どんなものがいいのだろう。効き目は本当にあるのだろうか。

ガン患者さん3100人を対象にした厚生労働省の調査によると、約半数の人が手術、化学療法、放射線療 法以外の補完代替医療を利用し、その中でもサプリメントの使用率が高いことが明らかになっている。私のクリニツタでも「サプリメントを使ってみたい」と相談される患者さんは少なくない。

いくつかのサプリメントについて有効性を評価する臨床試験が行われている。その結果に基づいてサプリメントの有用性が議論されることが多いように思われるが、有効性が評価されたサプリメントは数多くの一部に過ぎず、まだ検証されていないサプリメントの中にも有効なものがあるかもしれない。さらに、ガン患者さんの中にはサプリメントを含む西洋医学以外の治療で改善したという事例も存在する。

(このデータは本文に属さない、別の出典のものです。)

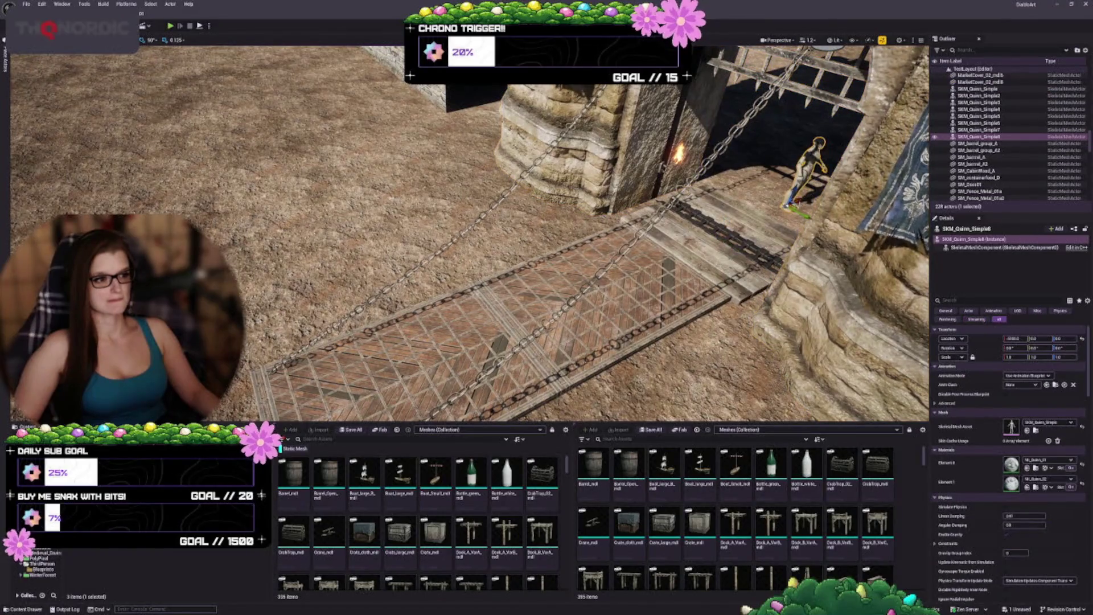
mouse_move(802, 215)
left_mouse_down()
mouse_move(631, 275)
mouse_move(625, 261)
left_mouse_up()
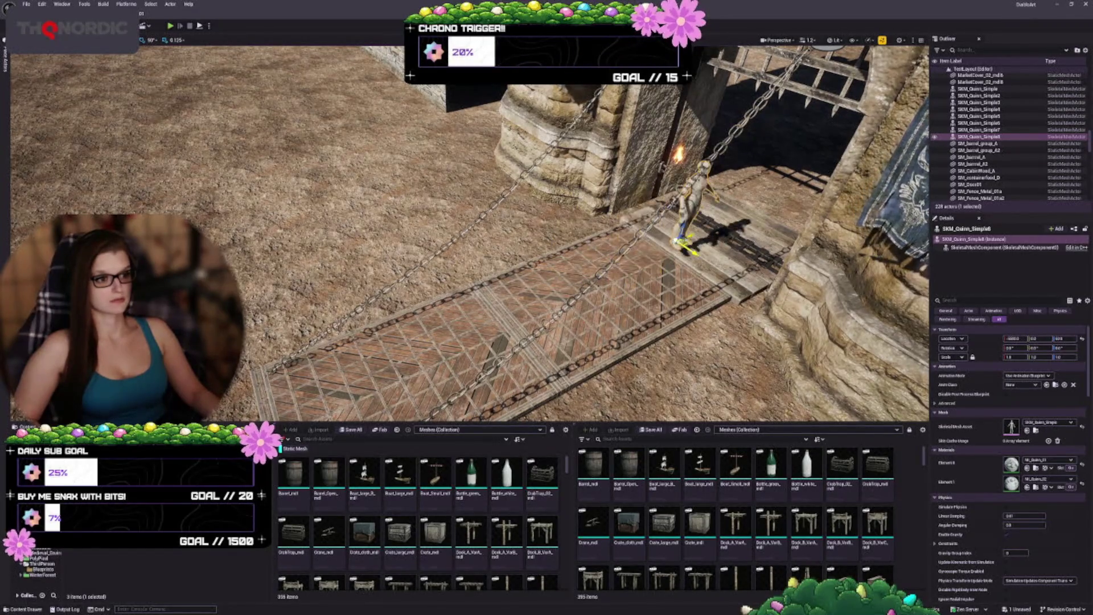
left_click_drag(683, 243, 644, 260)
key("Escape")
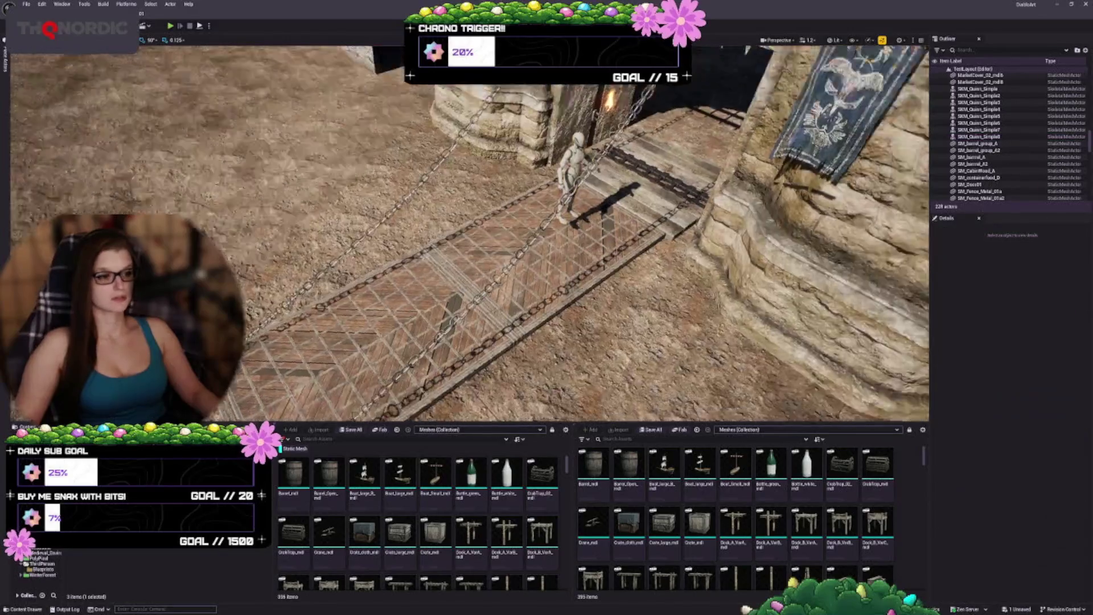
Step: Select the SM_Gate archway and swing the view to face the gate arch
scroll(470, 234, "up", 5)
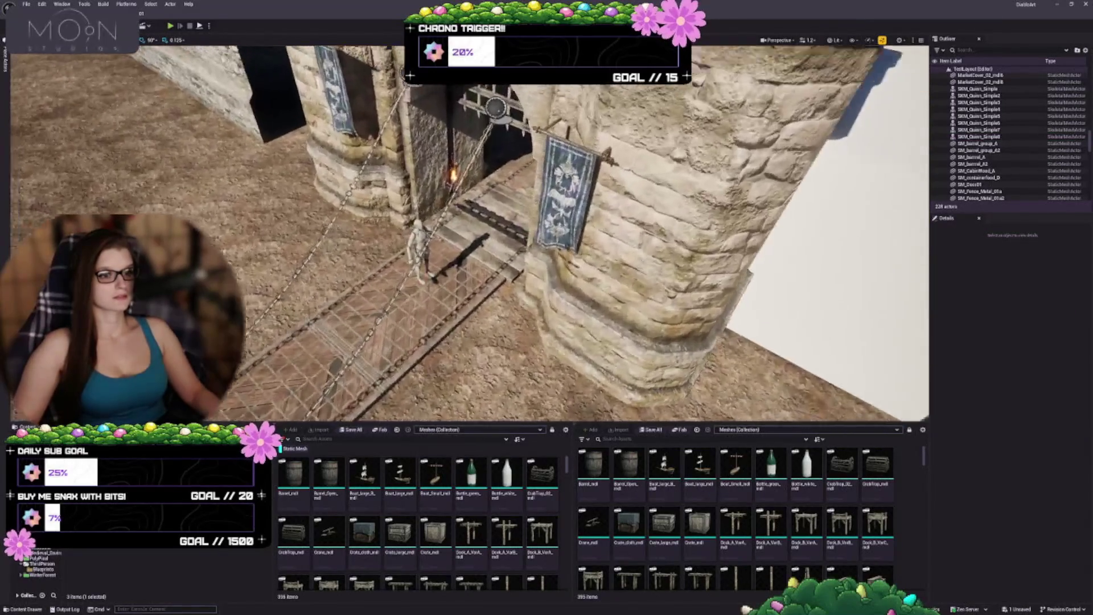
scroll(470, 233, "up", 5)
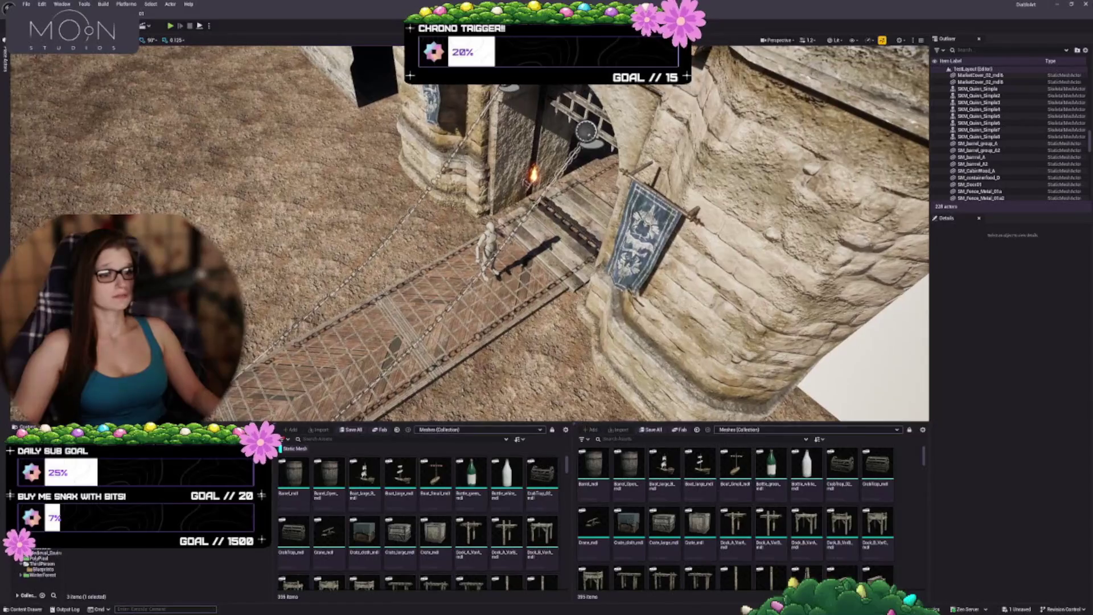
scroll(470, 233, "up", 1)
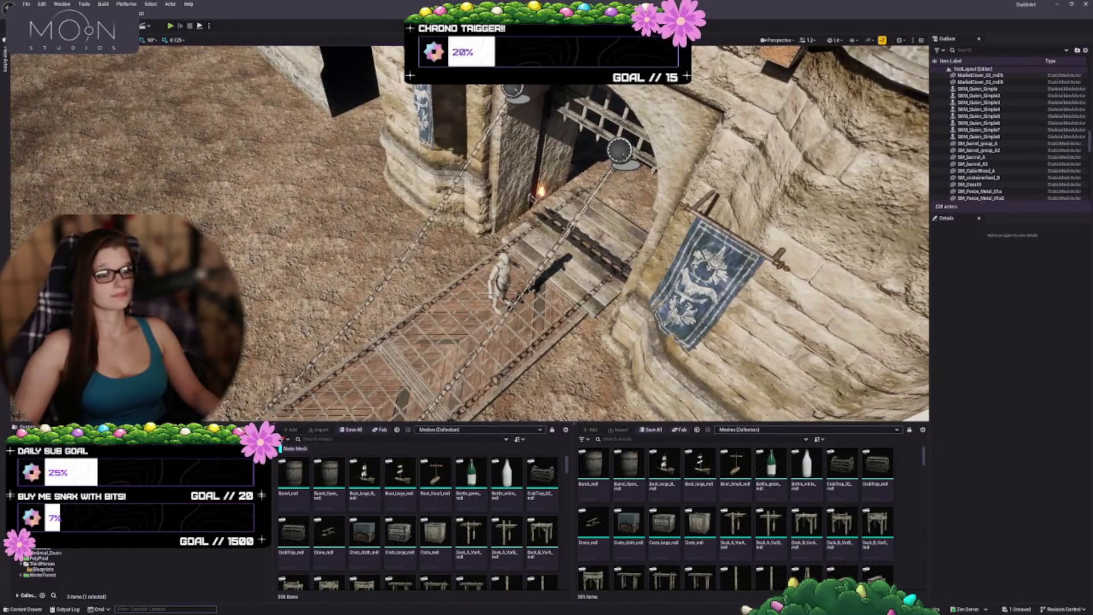
scroll(470, 233, "up", 1)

しかし、生活習慣病としての側面を色濃く持つガンの場合、個々の患者さんの食生活を含むライフスタイルを無視して、有効性が期待できるという理由だけで選択するのは問題である。なぜならサプリメントは、抗ガン剤のようにガン細胞を標的に開発されたわけではないからだ。

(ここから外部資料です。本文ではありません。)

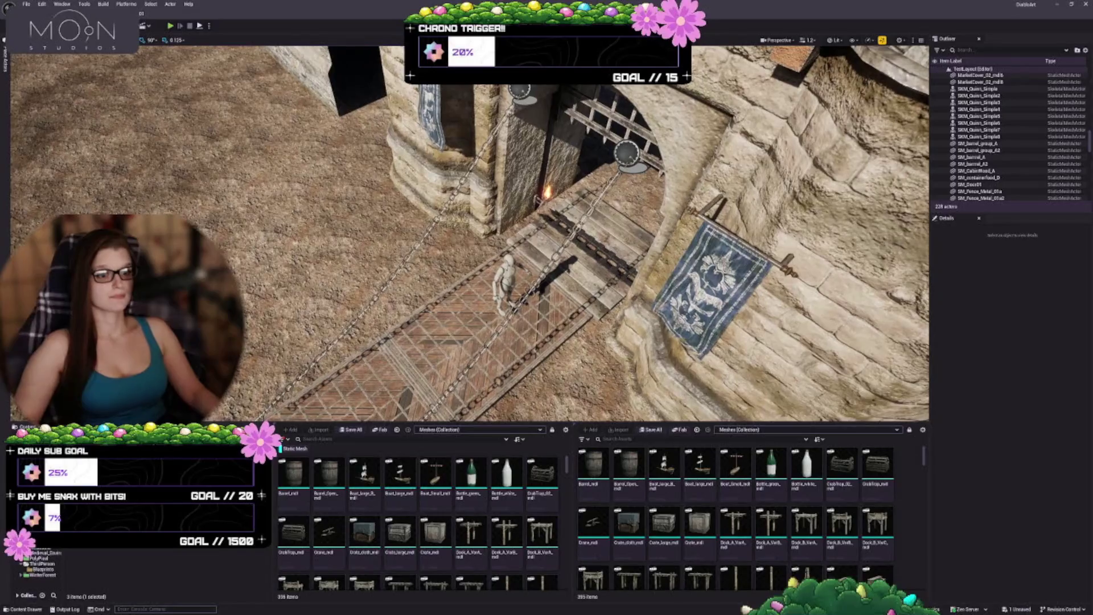
left_click(541, 149)
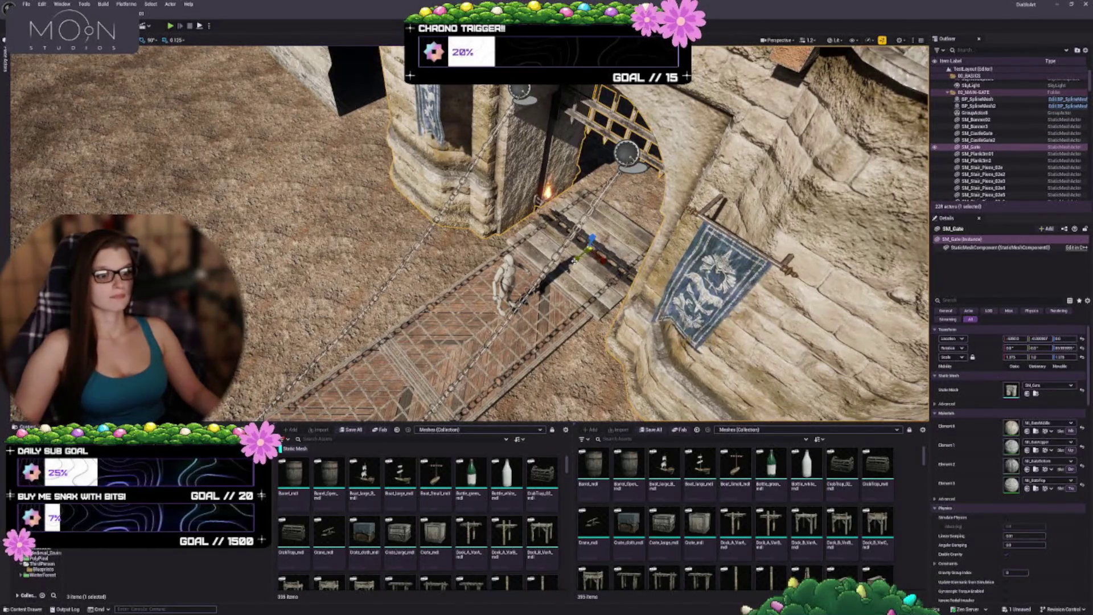
scroll(541, 148, "up", 2)
scroll(541, 148, "up", 1)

サプリメントは、日本では「栄養補助食品」「健康補助食品」などと言われるものを指す。従って、ガン患者さんが、あるいは健康な人がガン予防のためにサプリメントを使う場合は、自分の食生活でどのような栄養素が不足しているかを十分に考慮して使用すべきである。サプリメントが、ガンになりやすい悪しき生活習慣を改善するきっかけになれば、その有用性は高いと言える。

ライフスタイルを考慮する
サプリメントを使用しているガン患者さんは、主治医に隠している人が大半のようだ。そのような患者さんには「どうせダメだと言われる」「効果がないと決めつけられる」という思い込みがあるのかもしれない。

しかし、すべての医師がサプリメントに否定的な考えを持っているわけではない。医師の立場から言っても、状態によっては容認できる場合もある。サプリメントを使用する場合は、そのように決めつけずに、必ず相談してほしい。サプリメントの中には医薬品との相互作用で副作用が出現するものもあるし、医薬品とサプリメントが相互に影響し合って効果を相殺してしまうかもしれないからだ。

私が行っている統合医療は、サプリメントを含む補完代替医療を現代の通常医学(いわゆる現代西洋医学)と併せて、どちらにも偏らず患者さんの希望に基づき、ベストの状態に近づけていく医療である。そのような医療を行う医師の立場からすれば、科学的に検証された効果だけでサプリメントを勧めるのではなく、患者さんのこれまでのライフスタイルを十分に考慮したうえで、どのようなサプリメントがふさわしいかを選択すべきだと考えている。